MANDEVILLE, Manchester — As Manchester continues to be haunted by domestic violence cases, Deputy Superintendent of Police (DSP) Jacqueline Dillon has said that calls have got louder for an intervention centre in the south-central parish.
Down the years, Manchester has been plagued by domestic violence cases, and according to the police, is now leading nationally in domestic violence related-deaths.
“Of all the parishes Manchester is way ahead and so we thought that it is a great initiative to come into Manchester just to talk to persons about what it is that you need to do, because we are having so many deaths among family members,” said Dillon, head of the response team manning domestic violence intervention centres (DVICs) islandwide.
“There are too many incidents of domestic violence in Manchester,” she said, during an interview at Cecil Charlton Park in Mandeville last Thursday.
“We are saying to people, once you have conflicts within the family. We want you to come to the police, if you are not comfortable coming to the police, go to restorative justice, go over to victim support and get some help before it becomes deadly,” she said following her presentation at a pop up session in Mandeville.
In July, DSP Dillon said a domestic violence intervention (DVI) centre was needed in Manchester against the backdrop of an increase in reported cases of domestic violence. Police sources say since the start of this year Manchester has recorded five domestic violence related deaths.
When asked if Manchester is being prioritised for the seventh DVI in the country, DSP Dillon said it is being considered.
“There is a lot of logistics around where you put a domestic violence intervention centre. You have to have police presence. Our station compound here is not ideal, because already you see, it is very cumbersome,” she said, pointing to the Mandeville police station.
“The logistics has to be worked out with the police high command on where we put a centre. I know that it is in discussion, it is about looking at an appropriate place where we can put a DVI centre, but I know that the voice and the calls for a DVI centre in Manchester has got louder, so we continue to advocate for Manchester to be the next parish that gets one,” she added.
On May 29 Constable Damien Blair was allegedly killed by his wife, Kacey-Ann Blair, 33, at the couple’s home in Somerset, Manchester.
Blair was reportedly shot inside the family home, allegedly by his wife. According to the police, Blair ran from the house but collapsed at his gate, where further wounds were reportedly inflicted with a hammer.
Observer was told that Blair was found on a dirt road at his gateway, clad in only his underwear. Police said his wife was found inside the house with a laceration to her wrist. It was reported that she had barricaded herself inside a section of the house.

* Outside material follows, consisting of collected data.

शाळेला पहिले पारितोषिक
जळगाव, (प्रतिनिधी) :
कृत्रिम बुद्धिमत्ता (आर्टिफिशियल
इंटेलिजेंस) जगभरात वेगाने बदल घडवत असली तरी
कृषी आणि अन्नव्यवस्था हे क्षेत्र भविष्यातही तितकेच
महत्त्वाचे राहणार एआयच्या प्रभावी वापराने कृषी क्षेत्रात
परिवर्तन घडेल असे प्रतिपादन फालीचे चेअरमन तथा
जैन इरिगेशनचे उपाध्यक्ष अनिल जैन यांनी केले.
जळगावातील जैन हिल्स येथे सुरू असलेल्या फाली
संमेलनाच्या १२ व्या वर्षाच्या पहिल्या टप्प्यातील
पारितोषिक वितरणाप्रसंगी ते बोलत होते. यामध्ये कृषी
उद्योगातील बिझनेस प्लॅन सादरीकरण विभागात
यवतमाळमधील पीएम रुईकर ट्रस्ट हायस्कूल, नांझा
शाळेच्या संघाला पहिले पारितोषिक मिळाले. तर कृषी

On March 10, an 11-year-old boy and his five-year-old cousin were left traumatised after witnessing his mother Shadae Brown, 28, being stabbed repeatedly with three knives allegedly by her spouse, Kevon Leslie, 29, despite the child’s cries for mercy, in Newport, Manchester.
On March 2, Newport resident Ricardo Williams, 21, was fatally stabbed, allegedly by a relative of his friend, over a pair of shoes during an argument in Newport.
On January 19, United Kingdom resident Michael Brown, 48, was gunned down in Mike Town where police theorised an alleged family dispute over land and houses was the motive. He was shot and killed about 12:20 am while in bed, four days after burying his 74-year-old mother. His relative Lemone Brown, 38, was charged with murder.
On January 3, a Mandeville couple was found dead in a suspected case of murder-suicide. Keith and Stephanie Ellis (both in their 40s) were found dead at their home on Bonnitto Crescent in Mandeville. The wife, a bank employee, was found with a wound to her forehead inside the house, and the husband, otherwise called Ricky, a former taxi operator, was found hanging from a scaffold at the back of the property. A police source said a crowbar, believed to be the murder weapon, was found at the scene.
Relatives told the Sunday Observer that the couple was going through a divorce.
DSP Dillion said people should not take early signs of domestic violence likely.
“It is about knowing the signs. You are having a family conflict over dead lef land, somebody needs to go and get help, so that it can be fixed, that is the first thing. You are in a relationship and there are some simple signs that are happening. Go get help, so don’t take it and say ‘oh, a love the person love you’ why is it that you are having these problems? No, once you have a cause for concern and don’t say ‘it nago happen’, because you never know what the mind of the other person is, so once the signs make you uncomfortable this is when you go for help,” she said.
DSP Dillion encouraged victims of domestic violence to contact the police’s Community Safety and Security Branch.
“… Or they can call 876-224-4274, 876-224-4275. The help is available, if you find that you are in a situation where you need the help, go get the help,” she said.